── EXERCISE INPUT ──

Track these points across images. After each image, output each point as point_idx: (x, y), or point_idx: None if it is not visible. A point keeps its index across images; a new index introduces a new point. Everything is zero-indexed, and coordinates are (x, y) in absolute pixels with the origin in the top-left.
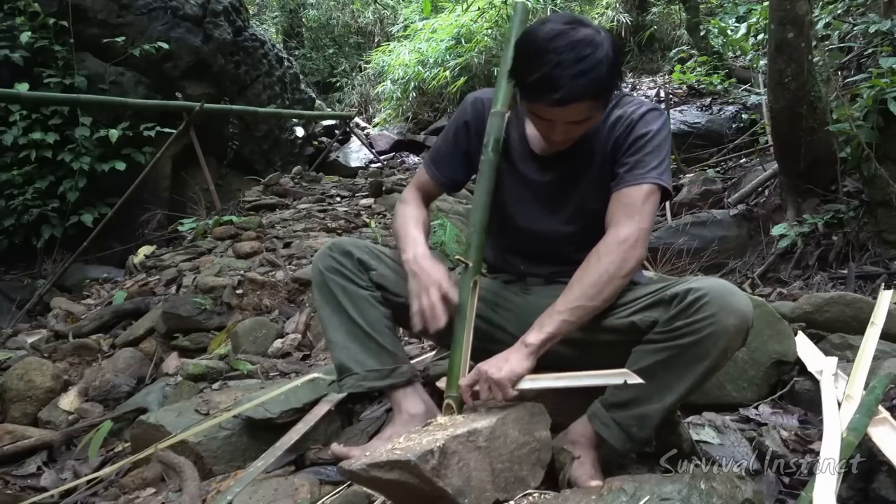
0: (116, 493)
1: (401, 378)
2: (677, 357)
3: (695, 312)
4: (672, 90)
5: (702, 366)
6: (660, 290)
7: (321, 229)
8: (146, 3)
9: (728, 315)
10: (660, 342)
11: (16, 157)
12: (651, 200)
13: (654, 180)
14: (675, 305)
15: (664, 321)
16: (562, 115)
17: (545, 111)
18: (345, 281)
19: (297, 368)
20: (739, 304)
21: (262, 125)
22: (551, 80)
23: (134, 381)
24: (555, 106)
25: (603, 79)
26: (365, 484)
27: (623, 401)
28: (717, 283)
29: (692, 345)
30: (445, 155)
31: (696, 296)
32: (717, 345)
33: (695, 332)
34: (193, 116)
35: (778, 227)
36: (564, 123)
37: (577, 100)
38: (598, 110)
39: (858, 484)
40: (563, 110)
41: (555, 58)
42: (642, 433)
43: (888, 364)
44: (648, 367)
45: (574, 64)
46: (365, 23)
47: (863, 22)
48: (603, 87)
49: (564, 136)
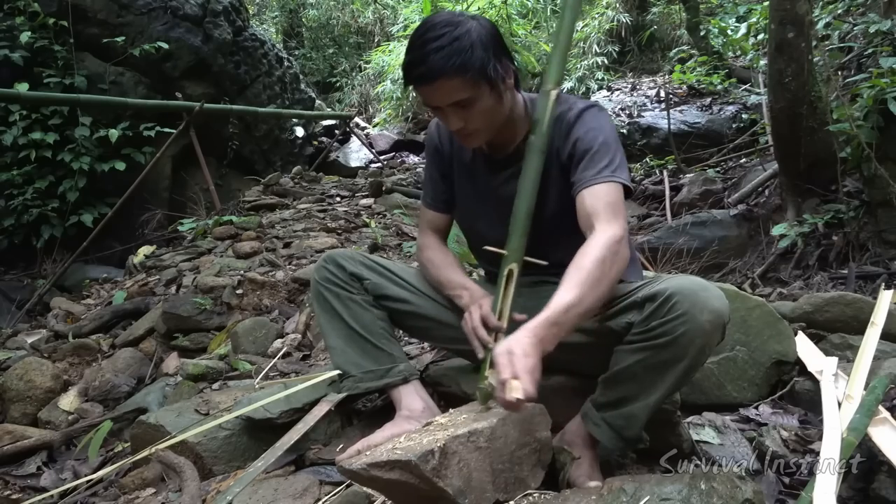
0: (116, 494)
1: (397, 377)
2: (655, 357)
3: (667, 313)
4: (672, 90)
5: (681, 364)
6: (632, 292)
7: (321, 229)
8: (146, 3)
9: (700, 312)
10: (637, 343)
11: (16, 157)
12: (622, 198)
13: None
14: (647, 307)
15: (639, 322)
16: (436, 95)
17: (424, 95)
18: (338, 289)
19: (296, 368)
20: (711, 300)
21: (262, 125)
22: (412, 60)
23: (134, 381)
24: (423, 84)
25: (465, 52)
26: (365, 484)
27: (610, 400)
28: (687, 281)
29: (668, 344)
30: (430, 182)
31: (665, 296)
32: (694, 343)
33: (669, 332)
34: (193, 116)
35: (778, 227)
36: (451, 109)
37: (438, 75)
38: (476, 89)
39: (858, 484)
40: (433, 89)
41: (416, 41)
42: (631, 432)
43: (888, 364)
44: (630, 368)
45: (432, 41)
46: (365, 23)
47: (863, 22)
48: (466, 62)
49: (460, 124)
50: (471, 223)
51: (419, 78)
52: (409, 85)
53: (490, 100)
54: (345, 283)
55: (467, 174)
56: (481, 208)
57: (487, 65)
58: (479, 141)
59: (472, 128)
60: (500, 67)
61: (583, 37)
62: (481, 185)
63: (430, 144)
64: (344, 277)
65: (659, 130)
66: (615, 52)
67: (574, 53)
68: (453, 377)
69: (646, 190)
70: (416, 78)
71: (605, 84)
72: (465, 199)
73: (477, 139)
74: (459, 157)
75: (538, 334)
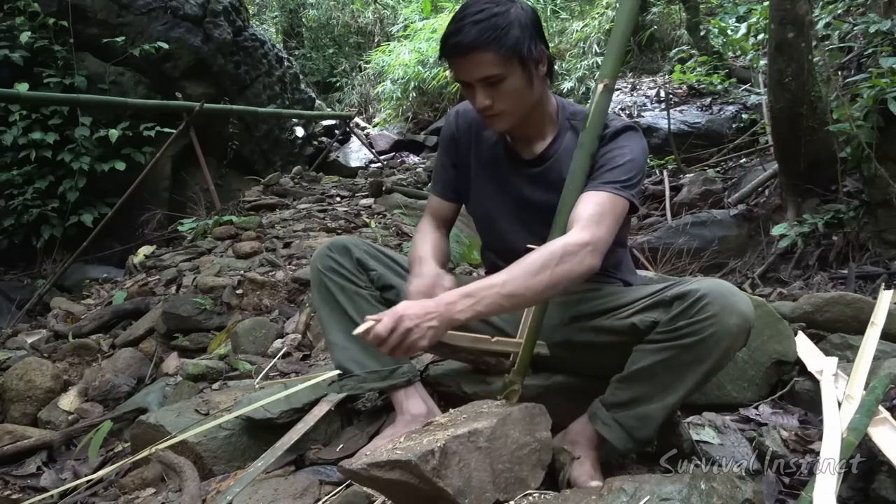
0: (116, 494)
1: (401, 378)
2: (678, 357)
3: (696, 313)
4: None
5: (703, 366)
6: (660, 291)
7: (321, 229)
8: (146, 3)
9: (730, 315)
10: (661, 342)
11: (16, 157)
12: (620, 213)
13: (627, 196)
14: (676, 306)
15: (665, 322)
16: (467, 67)
17: (456, 68)
18: (343, 281)
19: (297, 368)
20: (740, 304)
21: (261, 125)
22: (453, 30)
23: (134, 381)
24: (457, 56)
25: (502, 28)
26: (365, 483)
27: (624, 400)
28: (718, 283)
29: (694, 345)
30: (441, 170)
31: (697, 296)
32: (719, 345)
33: (696, 332)
34: (193, 116)
35: (778, 227)
36: (480, 85)
37: (472, 47)
38: (507, 67)
39: (858, 484)
40: (465, 61)
41: (458, 14)
42: (644, 433)
43: (888, 364)
44: (649, 367)
45: (473, 15)
46: (365, 23)
47: (863, 22)
48: (503, 38)
49: (487, 103)
50: (488, 220)
51: (454, 47)
52: (443, 56)
53: (520, 81)
54: (351, 274)
55: (486, 168)
56: (500, 206)
57: (522, 44)
58: (504, 124)
59: (499, 108)
60: (535, 51)
61: (583, 37)
62: (502, 181)
63: (445, 133)
64: (350, 266)
65: (659, 130)
66: None
67: (574, 53)
68: (453, 377)
69: (646, 190)
70: (450, 48)
71: None
72: (483, 194)
73: (503, 122)
74: (478, 149)
75: (446, 299)
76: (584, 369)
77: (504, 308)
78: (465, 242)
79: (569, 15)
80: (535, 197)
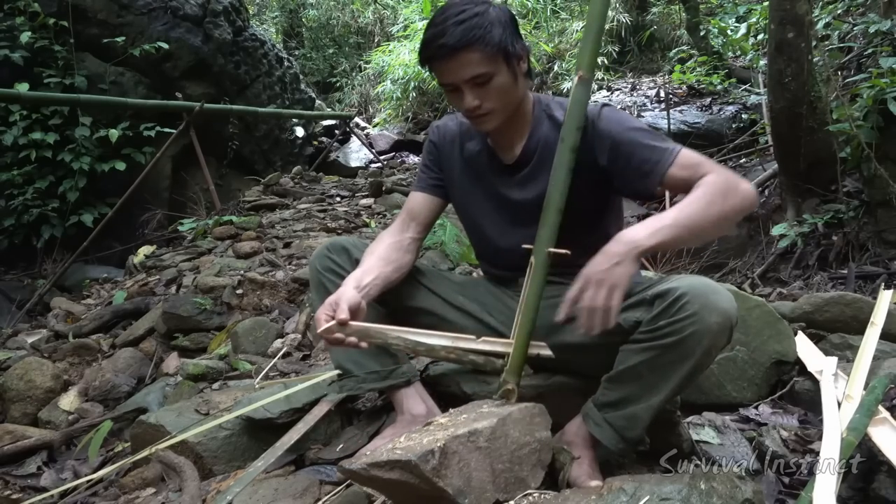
0: (116, 493)
1: (400, 378)
2: (661, 357)
3: (676, 312)
4: (672, 90)
5: (686, 365)
6: (642, 290)
7: (321, 229)
8: (146, 3)
9: (710, 313)
10: (644, 342)
11: (16, 157)
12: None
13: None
14: (657, 305)
15: (647, 321)
16: (454, 69)
17: (441, 71)
18: (341, 281)
19: (297, 368)
20: (721, 302)
21: (262, 125)
22: (433, 34)
23: (134, 381)
24: (443, 58)
25: (485, 27)
26: (365, 483)
27: (613, 401)
28: (698, 281)
29: (675, 344)
30: (423, 169)
31: (677, 295)
32: (701, 344)
33: (677, 331)
34: (193, 116)
35: (778, 227)
36: (468, 86)
37: (459, 47)
38: (494, 65)
39: (858, 484)
40: (452, 62)
41: (437, 18)
42: (633, 433)
43: (888, 364)
44: (635, 367)
45: (455, 16)
46: (365, 23)
47: (863, 22)
48: (487, 36)
49: (475, 103)
50: (476, 226)
51: (440, 49)
52: (427, 62)
53: (507, 78)
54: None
55: (472, 178)
56: (492, 213)
57: (506, 41)
58: (493, 123)
59: (487, 107)
60: (517, 47)
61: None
62: (489, 190)
63: (429, 143)
64: (349, 267)
65: (659, 130)
66: (615, 52)
67: (574, 53)
68: (453, 377)
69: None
70: (436, 50)
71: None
72: (472, 204)
73: (491, 120)
74: (462, 161)
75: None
76: (576, 369)
77: (682, 239)
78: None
79: (569, 15)
80: (527, 197)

───

• ASSIGNMENT:
Although the records hold pictures, return only what remains, word for word.

• YOUR RESPONSE:
Track these points across images. After each image, output each point as point_idx: (x, y), or point_idx: None if it is not visible. A point keeps its index across images; a new index introduces a new point. Everything is zero-indexed, and coordinates are (x, y) in absolute pixels with the origin in the top-left.
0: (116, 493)
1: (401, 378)
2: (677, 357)
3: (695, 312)
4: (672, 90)
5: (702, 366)
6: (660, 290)
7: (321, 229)
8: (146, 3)
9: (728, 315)
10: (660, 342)
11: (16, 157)
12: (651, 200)
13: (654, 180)
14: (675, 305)
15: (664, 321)
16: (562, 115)
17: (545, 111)
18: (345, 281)
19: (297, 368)
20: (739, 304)
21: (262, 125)
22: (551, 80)
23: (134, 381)
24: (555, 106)
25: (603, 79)
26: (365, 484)
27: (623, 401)
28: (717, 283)
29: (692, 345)
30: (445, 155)
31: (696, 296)
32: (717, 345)
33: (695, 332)
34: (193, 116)
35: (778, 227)
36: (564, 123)
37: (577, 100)
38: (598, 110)
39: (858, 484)
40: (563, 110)
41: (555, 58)
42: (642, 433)
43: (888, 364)
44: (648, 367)
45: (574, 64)
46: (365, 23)
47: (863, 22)
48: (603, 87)
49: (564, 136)
0: (116, 494)
1: (397, 377)
2: (655, 357)
3: (667, 313)
4: (672, 90)
5: (681, 364)
6: (632, 292)
7: (321, 229)
8: (146, 3)
9: (700, 312)
10: (637, 343)
11: (16, 157)
12: (622, 198)
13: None
14: (647, 307)
15: (639, 322)
16: (436, 95)
17: (424, 95)
18: (338, 289)
19: (296, 368)
20: (711, 300)
21: (262, 125)
22: (412, 60)
23: (134, 381)
24: (423, 84)
25: (465, 52)
26: (365, 484)
27: (610, 400)
28: (687, 281)
29: (668, 344)
30: (430, 182)
31: (665, 296)
32: (694, 343)
33: (669, 332)
34: (193, 116)
35: (778, 227)
36: (451, 109)
37: (438, 75)
38: (476, 89)
39: (858, 484)
40: (433, 89)
41: (416, 41)
42: (631, 432)
43: (888, 364)
44: (630, 368)
45: (432, 41)
46: (365, 23)
47: (863, 22)
48: (466, 62)
49: (460, 124)
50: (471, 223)
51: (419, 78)
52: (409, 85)
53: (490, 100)
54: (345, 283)
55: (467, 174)
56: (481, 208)
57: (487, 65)
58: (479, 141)
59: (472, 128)
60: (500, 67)
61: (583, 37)
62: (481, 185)
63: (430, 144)
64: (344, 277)
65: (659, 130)
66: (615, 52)
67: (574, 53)
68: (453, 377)
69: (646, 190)
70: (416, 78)
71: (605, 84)
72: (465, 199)
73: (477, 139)
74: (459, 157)
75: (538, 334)
0: (116, 494)
1: (401, 378)
2: (678, 357)
3: (696, 313)
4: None
5: (703, 366)
6: (660, 291)
7: (321, 229)
8: (146, 3)
9: (730, 315)
10: (661, 342)
11: (16, 157)
12: (620, 213)
13: (627, 196)
14: (676, 306)
15: (665, 322)
16: (467, 67)
17: (456, 68)
18: (343, 281)
19: (297, 368)
20: (740, 304)
21: (261, 125)
22: (453, 30)
23: (134, 381)
24: (457, 56)
25: (502, 28)
26: (365, 483)
27: (624, 400)
28: (718, 283)
29: (694, 345)
30: (441, 170)
31: (697, 296)
32: (719, 345)
33: (696, 332)
34: (193, 116)
35: (778, 227)
36: (480, 85)
37: (472, 47)
38: (507, 67)
39: (858, 484)
40: (465, 61)
41: (458, 14)
42: (644, 433)
43: (888, 364)
44: (649, 367)
45: (473, 15)
46: (365, 23)
47: (863, 22)
48: (503, 38)
49: (487, 103)
50: (488, 220)
51: (454, 47)
52: (443, 56)
53: (520, 81)
54: (351, 274)
55: (486, 168)
56: (500, 206)
57: (522, 44)
58: (504, 124)
59: (499, 108)
60: (535, 51)
61: (583, 37)
62: (502, 181)
63: (445, 133)
64: (350, 266)
65: (659, 130)
66: None
67: (574, 53)
68: (453, 377)
69: (646, 190)
70: (450, 48)
71: None
72: (483, 194)
73: (503, 122)
74: (478, 149)
75: (446, 299)
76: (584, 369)
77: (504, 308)
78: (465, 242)
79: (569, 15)
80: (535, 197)
0: (116, 493)
1: (400, 378)
2: (661, 357)
3: (676, 312)
4: (672, 90)
5: (686, 365)
6: (642, 290)
7: (321, 229)
8: (146, 3)
9: (710, 313)
10: (644, 342)
11: (16, 157)
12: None
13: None
14: (657, 305)
15: (647, 321)
16: (454, 69)
17: (441, 71)
18: (341, 281)
19: (297, 368)
20: (721, 302)
21: (262, 125)
22: (433, 34)
23: (134, 381)
24: (443, 58)
25: (485, 27)
26: (365, 483)
27: (613, 401)
28: (698, 281)
29: (675, 344)
30: (423, 169)
31: (677, 295)
32: (701, 344)
33: (677, 331)
34: (193, 116)
35: (778, 227)
36: (468, 86)
37: (459, 47)
38: (494, 65)
39: (858, 484)
40: (452, 62)
41: (437, 18)
42: (633, 433)
43: (888, 364)
44: (635, 367)
45: (455, 16)
46: (365, 23)
47: (863, 22)
48: (487, 36)
49: (475, 103)
50: (476, 226)
51: (440, 49)
52: (427, 62)
53: (507, 78)
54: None
55: (472, 178)
56: (492, 213)
57: (506, 41)
58: (493, 123)
59: (487, 107)
60: (517, 47)
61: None
62: (489, 190)
63: (429, 143)
64: (349, 267)
65: (659, 130)
66: (615, 52)
67: (574, 53)
68: (453, 377)
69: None
70: (436, 50)
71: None
72: (472, 204)
73: (491, 120)
74: (462, 161)
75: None
76: (576, 369)
77: (682, 239)
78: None
79: (569, 15)
80: (527, 197)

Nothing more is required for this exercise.